Taking a people-centred and public health perspective, countries can consider the following policy considerations to improve their preparation and approach to control opioid-related issues:
Better Prescribing: Doctors can improve their prescribing practices, for instance, through evidence-based clinical guidelines (e.g. for opioid prescription, for adequate medication-assisted therapy for OUD patients), prescribers training, surveillance of opioid prescriptions, and regulation of marketing and financial relationships with opioid manufacturers. In addition, patients and the general public can also benefit from clear educational materials and awareness interventions to enhance their opioid-related literacy and reduce stigma.
Better care: Including the expansion of coverage for long-term medication-assisted therapy (e.g. methadone, buprenorphine, naltrexone) coupled with specialised services for infectious diseases management (e.g. HIV, hepatitis) and psychosocial interventions.
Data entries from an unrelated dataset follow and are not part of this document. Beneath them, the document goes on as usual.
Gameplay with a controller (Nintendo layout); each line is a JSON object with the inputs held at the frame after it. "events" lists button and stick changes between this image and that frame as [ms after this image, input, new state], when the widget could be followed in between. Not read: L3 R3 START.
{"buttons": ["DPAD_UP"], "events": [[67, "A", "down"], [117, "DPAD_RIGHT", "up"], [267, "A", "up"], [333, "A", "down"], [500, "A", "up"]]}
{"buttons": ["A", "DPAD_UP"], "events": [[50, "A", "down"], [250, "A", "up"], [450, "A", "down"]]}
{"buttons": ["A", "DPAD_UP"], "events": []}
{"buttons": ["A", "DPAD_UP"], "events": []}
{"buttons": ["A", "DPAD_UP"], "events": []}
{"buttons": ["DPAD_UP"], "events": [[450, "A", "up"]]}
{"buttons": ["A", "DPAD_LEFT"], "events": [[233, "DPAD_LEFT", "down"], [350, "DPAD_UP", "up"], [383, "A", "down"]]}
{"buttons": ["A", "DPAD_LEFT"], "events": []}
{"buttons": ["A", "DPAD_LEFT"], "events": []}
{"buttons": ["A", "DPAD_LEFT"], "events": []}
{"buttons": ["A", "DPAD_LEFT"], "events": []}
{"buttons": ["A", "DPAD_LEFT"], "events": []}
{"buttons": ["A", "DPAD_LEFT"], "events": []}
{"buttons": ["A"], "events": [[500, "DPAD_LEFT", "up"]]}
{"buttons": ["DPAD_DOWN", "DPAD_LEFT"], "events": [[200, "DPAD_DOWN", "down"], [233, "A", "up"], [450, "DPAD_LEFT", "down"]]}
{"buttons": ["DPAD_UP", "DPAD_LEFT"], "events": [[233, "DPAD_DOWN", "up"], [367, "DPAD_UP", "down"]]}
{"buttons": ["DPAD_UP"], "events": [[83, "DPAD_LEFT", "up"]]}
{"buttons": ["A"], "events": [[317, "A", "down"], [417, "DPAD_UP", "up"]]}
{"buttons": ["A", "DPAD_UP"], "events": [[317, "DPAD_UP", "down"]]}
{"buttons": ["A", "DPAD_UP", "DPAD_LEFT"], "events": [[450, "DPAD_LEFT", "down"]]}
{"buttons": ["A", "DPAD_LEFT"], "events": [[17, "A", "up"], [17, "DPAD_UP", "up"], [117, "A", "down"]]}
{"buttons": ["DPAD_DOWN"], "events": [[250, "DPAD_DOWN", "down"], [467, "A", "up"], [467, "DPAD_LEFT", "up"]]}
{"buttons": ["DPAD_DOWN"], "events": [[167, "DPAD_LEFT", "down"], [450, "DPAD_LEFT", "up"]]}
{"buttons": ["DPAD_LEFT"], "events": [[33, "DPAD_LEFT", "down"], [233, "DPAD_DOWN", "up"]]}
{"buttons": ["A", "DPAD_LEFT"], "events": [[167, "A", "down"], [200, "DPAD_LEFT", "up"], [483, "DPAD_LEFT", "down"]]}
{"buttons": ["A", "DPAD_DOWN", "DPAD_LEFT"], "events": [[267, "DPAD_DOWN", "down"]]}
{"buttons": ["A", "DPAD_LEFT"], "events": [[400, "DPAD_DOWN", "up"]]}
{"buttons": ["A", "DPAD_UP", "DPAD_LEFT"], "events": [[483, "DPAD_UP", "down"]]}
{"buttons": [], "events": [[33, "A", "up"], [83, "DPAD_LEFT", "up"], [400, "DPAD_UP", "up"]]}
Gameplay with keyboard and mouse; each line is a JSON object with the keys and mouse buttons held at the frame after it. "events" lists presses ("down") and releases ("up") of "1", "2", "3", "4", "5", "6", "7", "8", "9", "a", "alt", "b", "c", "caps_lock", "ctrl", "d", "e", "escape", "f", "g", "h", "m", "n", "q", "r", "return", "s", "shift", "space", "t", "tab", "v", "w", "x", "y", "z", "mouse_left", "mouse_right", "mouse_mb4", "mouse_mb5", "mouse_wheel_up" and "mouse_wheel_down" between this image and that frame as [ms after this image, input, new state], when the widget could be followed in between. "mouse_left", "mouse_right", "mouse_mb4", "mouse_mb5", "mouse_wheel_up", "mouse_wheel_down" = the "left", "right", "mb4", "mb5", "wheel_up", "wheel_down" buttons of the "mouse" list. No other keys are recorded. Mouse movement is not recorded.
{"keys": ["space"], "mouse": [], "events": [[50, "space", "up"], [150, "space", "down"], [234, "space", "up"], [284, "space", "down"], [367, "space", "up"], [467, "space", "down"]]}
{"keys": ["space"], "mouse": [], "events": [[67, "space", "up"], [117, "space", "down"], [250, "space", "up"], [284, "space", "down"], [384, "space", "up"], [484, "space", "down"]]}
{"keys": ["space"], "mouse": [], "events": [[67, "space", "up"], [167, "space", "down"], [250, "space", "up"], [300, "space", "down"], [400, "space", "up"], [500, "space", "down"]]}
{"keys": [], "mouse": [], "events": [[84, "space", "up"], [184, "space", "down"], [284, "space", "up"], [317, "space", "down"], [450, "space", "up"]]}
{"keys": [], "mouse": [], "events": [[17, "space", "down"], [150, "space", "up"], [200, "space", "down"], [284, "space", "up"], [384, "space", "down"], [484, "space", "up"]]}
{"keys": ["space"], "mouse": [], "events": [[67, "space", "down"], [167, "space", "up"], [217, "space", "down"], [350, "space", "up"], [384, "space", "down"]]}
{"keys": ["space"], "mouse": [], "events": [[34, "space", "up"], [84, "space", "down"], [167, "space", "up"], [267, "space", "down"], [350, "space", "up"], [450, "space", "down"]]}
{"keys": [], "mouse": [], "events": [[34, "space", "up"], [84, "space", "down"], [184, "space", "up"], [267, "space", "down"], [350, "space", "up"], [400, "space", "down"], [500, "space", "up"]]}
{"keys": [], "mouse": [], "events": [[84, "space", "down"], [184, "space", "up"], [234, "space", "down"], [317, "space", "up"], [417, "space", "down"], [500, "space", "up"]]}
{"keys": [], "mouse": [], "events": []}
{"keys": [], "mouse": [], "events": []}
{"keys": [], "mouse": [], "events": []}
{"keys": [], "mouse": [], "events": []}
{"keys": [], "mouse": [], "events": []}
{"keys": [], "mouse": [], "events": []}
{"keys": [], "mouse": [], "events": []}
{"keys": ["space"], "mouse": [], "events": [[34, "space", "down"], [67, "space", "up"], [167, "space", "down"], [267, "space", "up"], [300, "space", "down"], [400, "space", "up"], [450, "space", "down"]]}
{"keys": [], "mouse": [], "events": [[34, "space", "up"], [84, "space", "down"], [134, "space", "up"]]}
Some countries have implemented interventions such as the availability of overdose reversal medications for all first responders, needle and syringe programmes, and medically supervised consumption centres. Quality of care must be improved and measured.
Better approach: There can be better coordination across the health, social and criminal justice systems. Governments can consider setting up of coordinated networks among the three sectors aiming to facilitate access to integrated services for people with OUD. In addition to health services, social interventions around housing and employment support, and law enforcement uptake of a public health approach are central.
Better knowledge and research: Including the use of big data and impact evaluations to generate new information from different sources along with the application of advanced analytics. In addition, quality of care measurement should be enhanced in areas such as opioid prescription, OUD health care services, and patient reported indicators (e.g. PROMs, PREMs). Research and development is needed in key areas such as new pain management modalities and OUD treatments.